# DD externe sur bureau mais pas dans démarrage ??



## nicosl299 (23 Mai 2013)

Bonjour,

Je tourne depuis quelques mois avec mon hackintosh sous Lion 10,7,2. Tout fonctionne bien. Comme je suis curieux j'aimerai essayer Mountain Lion. Je voudrai l'installer sur un disque externe. 
Le soucis c'est mon Disque dur externe apparait sur le bureau et dans le finder mais il n'apparait pas dans Préférences système/démarrage ???

comment faire pour le faire apparaitre ?

Merci


----------



## Sly54 (23 Mai 2013)

Bonjour,

S'il n'apparait pas dans pref système / démarrage, c'est que ton dd n'est pas bootable.
Vérifier le formatage (Mac OS étendu journalisé) et le schéma de Tableau de partition *GUID*


----------



## nicosl299 (23 Mai 2013)

Merci pour ta réponse mais j'ai bien créer une seule partition en GUID et formaté en MacOS étendu journalisé mais il n'apparait toujours pas


----------



## r e m y (23 Mai 2013)

Mais... tu as installé OS X sur ce disque externe? (il n'apparaitra pas dans démarrage tant qu'il n'y aura pas un système d'installé dessus!)


----------



## nicosl299 (23 Mai 2013)

Pour l'instant je n'ai rien installé sur le disque externe.


----------



## r e m y (23 Mai 2013)

ben voilà...

Le tableau de bord "démarrage" a un minimum d'intelligence pour ne pas proposer comme disque de démarrage un disque vierge! T'es plus sur Windows!


----------



## nicosl299 (23 Mai 2013)

Bon 
Alors j'ai récupéré Moutain Lion et j'ai installé ML sur le disque externe via InstallESD.dmg. Je n'ai toujours pas le disque externe dans démarrer. 
J'ai dans celui ci juste un dossier OS XS Install Data.

Je ne dois pas m'y prendre comme il faut


----------



## r e m y (23 Mai 2013)

Lance l'installeur de MountainLion et sélectionne le disque externe comme destination de l'install!


----------



## nicosl299 (23 Mai 2013)

C'est ce que j'ai fait non ?


----------



## r e m y (23 Mai 2013)

nicosl299 a dit:


> C'est ce que j'ai fait non ?


 
ben je ne sais pas...
Quand tu double-cliques sur InstallESD.dmg, tu dois avoir un disque virtuel qui monte sur le bureau et une fenêtre qui s'ouvre avec un Lion des montagnes en fond et un intitulé "Installer MountainLion".

Tu double-cliques ce programme d'installation et ensuite tu suis les instructions avec notamment la phase de sélection du disque sur lequel installer.

A la fin il doit y avoir redémarrage sur le disque externe pour finaliser l'installation en configurant le système (dont création d'un utilisateur administrateur)


----------



## nicosl299 (23 Mai 2013)

C'est exactement ce qui s'est passé mais il ne boot pas sur le disque externe vu qu'il n'apparait pas dans démarrage. Je vais essayer de le mettre en interne ??

> [Série de consignes]
**A)** D'après r e m y dans la discussion sur le disque externe, pourquoi ce disque n'apparaît-il pas dans Préférences système/démarrage ? Répondez en une à trois phrases.
**B)** Écrivez la suite de la discussion sur le disque externe absent de démarrage, à partir du dernier message.

> [Données affichées]
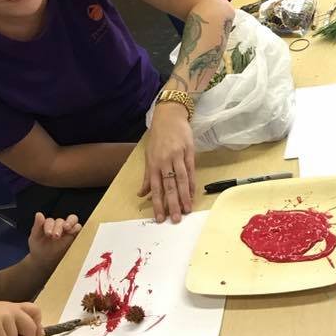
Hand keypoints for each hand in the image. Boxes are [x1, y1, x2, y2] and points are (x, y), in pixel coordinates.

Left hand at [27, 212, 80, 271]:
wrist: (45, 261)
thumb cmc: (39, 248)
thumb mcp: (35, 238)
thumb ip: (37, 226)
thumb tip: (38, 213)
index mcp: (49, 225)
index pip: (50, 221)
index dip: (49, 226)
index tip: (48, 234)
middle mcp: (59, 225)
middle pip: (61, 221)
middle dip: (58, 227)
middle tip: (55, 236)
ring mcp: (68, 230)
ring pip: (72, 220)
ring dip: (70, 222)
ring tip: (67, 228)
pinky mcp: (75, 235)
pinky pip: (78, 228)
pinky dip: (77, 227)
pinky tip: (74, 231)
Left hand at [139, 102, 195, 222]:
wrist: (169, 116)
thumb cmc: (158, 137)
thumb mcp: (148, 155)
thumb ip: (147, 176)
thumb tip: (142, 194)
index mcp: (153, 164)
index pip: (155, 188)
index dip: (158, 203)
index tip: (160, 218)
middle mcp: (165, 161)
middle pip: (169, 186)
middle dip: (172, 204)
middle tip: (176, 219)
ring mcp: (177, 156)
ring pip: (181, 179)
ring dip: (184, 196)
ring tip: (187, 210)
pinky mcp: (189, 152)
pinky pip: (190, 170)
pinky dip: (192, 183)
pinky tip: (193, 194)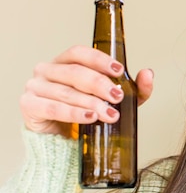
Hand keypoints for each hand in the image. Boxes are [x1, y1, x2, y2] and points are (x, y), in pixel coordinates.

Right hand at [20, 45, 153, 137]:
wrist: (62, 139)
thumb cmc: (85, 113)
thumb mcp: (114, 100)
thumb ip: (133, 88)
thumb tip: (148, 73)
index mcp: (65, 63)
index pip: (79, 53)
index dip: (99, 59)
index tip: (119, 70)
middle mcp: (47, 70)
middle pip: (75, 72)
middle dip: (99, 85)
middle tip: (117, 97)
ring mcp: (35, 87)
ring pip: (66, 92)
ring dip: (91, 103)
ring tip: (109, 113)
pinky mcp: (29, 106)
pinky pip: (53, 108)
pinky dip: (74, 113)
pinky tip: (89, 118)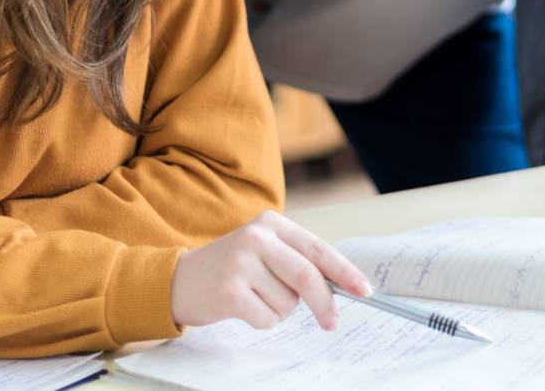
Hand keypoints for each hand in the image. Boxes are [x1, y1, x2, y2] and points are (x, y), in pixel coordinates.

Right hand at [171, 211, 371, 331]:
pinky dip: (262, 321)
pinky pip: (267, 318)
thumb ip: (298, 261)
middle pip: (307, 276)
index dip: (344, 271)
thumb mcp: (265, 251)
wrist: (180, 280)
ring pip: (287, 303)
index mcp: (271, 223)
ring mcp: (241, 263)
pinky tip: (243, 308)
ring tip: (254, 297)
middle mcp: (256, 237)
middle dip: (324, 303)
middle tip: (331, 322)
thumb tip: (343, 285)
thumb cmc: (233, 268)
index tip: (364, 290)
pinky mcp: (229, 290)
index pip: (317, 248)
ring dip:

> [Réponses par consigne]
**A)** Aucun système n'est encore installé sur ce disque, et il n'apparaîtra pas dans démarrage tant que ce ne sera pas le cas. Le tableau de bord « démarrage » ne propose pas un disque vierge comme disque de démarrage.

**B)**
Par contre j'arrive a voir mon DVD iatkos L2.


----------



## r e m y (23 Mai 2013)

Mais l'installeur doit installer un début de système (pemettant de démarrer dessus), pour pouvoir finaliser l'installation après redémarrage. (il crée également la partition de secours et de réinstallation)
Mais c'est l'installeur qui gère ce redémarrage, tu n'as pas à t'en occuper normalement.

Peut-être ton "installeur" de ML est-il défaillant (je en sais pas où tu l'as récupéré), ou c'est le fait d'être sur un hackintosh qui pose problème.

Tu peux essayer une autre solution.

Tu clones ton disque interne sur l'externe (avec Carbon Copy Cloner par exemple). Puis tu démarres sur le disque externe (avec Lion donc). Puis tu retélécharges MountainLion depuis l'AppStore et il devrait s'instalelr tout seul en fin de téléchargement pour mettre à jour et passer de Lion à MountainLion


----------



## nicosl299 (23 Mai 2013)

Bon je viens d'installer le disque dur externe en interne et cela met le bazar. Je suis obliger de redémarrer avec le DVD d.iatkos


----------



## r e m y (23 Mai 2013)

laisse le disque en externe, clone le disque interne sur l'externe, puis démarre sur l'externe (en le laissant en externe) et met à jour le système en installant Mountain Lion par dessus


----------



## nicosl299 (23 Mai 2013)

Alors j.ai fait un truc qui a fonctionné . C.est tire par les cheveux.
J.ai créer une partition sur le disque ou est installé Lion. J'ai installe My mack sur le disque externe devenu interne. J.ai booter sur le deuxième disque interne et j'ai installer ML sur la deuxième partition de Lion. Et en plus j'ai le choix juste après le démarrage sur lequel je veux booter.Demain je clonerai la ML sur le deuxième disque et je testerai si cela me convient je vire Lion et je réinstalle ML de façon définitive.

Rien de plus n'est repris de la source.